### STUDY TEXT
* * *

Ramhormoz () is the capital city of Ramhormoz County, Khuzestan Province, Iran. In ancient times it had been known as Samangan, having been established by the Sassanid king Hormizd I, although an Elamite tomb has been found as well. The historical territory of Ramshir is located in this area, only  away from the city.

According to a hadith in Sahih al-Bukhari, Ramhormoz is the ancestral homeland of Salman the Persian, a companion of the Islamic Prophet Muhammad.

History 

The proper history of the city begins in the Sassanid era, although there have been Elamite remains found in and around the city as well. The tomb of the Sassanid founder of the city, Hormizd I, is commonly thought to be situated within the city. "With the gradual Muslim conquest of Khuzestan in the 7th century, Rāmhormoz was the scene of a peace agreement between the local Sasanian satrap, Hormozān, and the commander of the Muslim army.". 

During the Islamic times, it was remarked by Muslim Geographers that the city contained a library comparable only to the one in Basra in the wealth of its collection, and that silk was produced in the city and distributed to distant lands. The city enjoyed incredible opulence before entering a state of decline.

* * *

### DATA EXCERPT
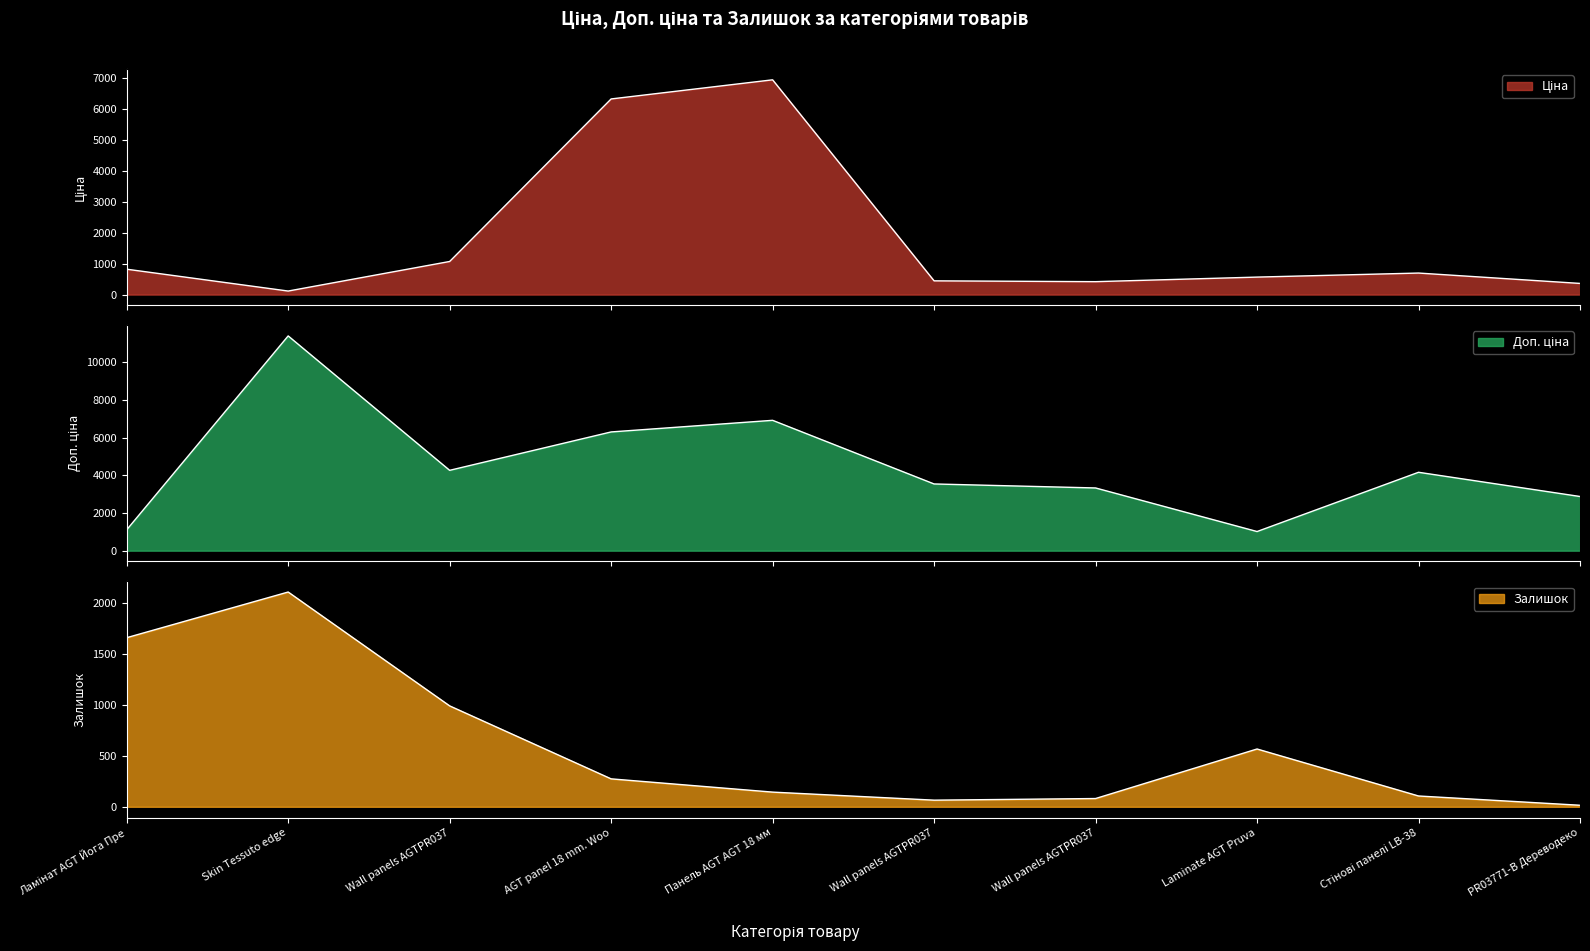

What is the maximum value shown in the chart?

11410.0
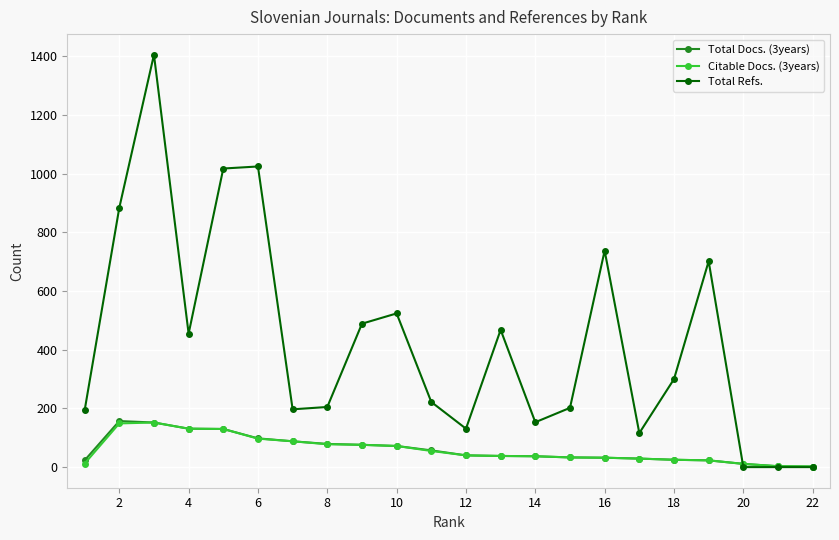

True or false: Citable Docs. (3years) has more than 0 interior local peaks.

True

* * *

### WORK ITEM A
Could you transcribe the Ramhormoz article from "The proper history" up to and including "state of decline."?
### WORK ITEM B
Can you pick up the Ramhormoz article and carry it on from the point where it stops?

### WRITTEN RESPONSE A
The proper history of the city begins in the Sassanid era, although there have been Elamite remains found in and around the city as well. The tomb of the Sassanid founder of the city, Hormizd I, is commonly thought to be situated within the city. "With the gradual Muslim conquest of Khuzestan in the 7th century, Rāmhormoz was the scene of a peace agreement between the local Sasanian satrap, Hormozān, and the commander of the Muslim army.". 

During the Islamic times, it was remarked by Muslim Geographers that the city contained a library comparable only to the one in Basra in the wealth of its collection, and that silk was produced in the city and distributed to distant lands. The city enjoyed incredible opulence before entering a state of decline.

### WRITTEN RESPONSE B
The 14th century Muslim Moroccan Berber traveler and explorer, Ibn Battuta, visited the city during his travels and described the city as "a fine city with fruit-trees and rivers."

From late Safavid times until the Qajar era, the allegiance of the city frequently shifted between Khuzestan and Fars. In the 18th and 19th centuries, Lurs and Arabs started to settle within and around the city from nearby lands.

Climate 
Ramhormoz has a hot semi-arid climate (Köppen climate classification: BSh).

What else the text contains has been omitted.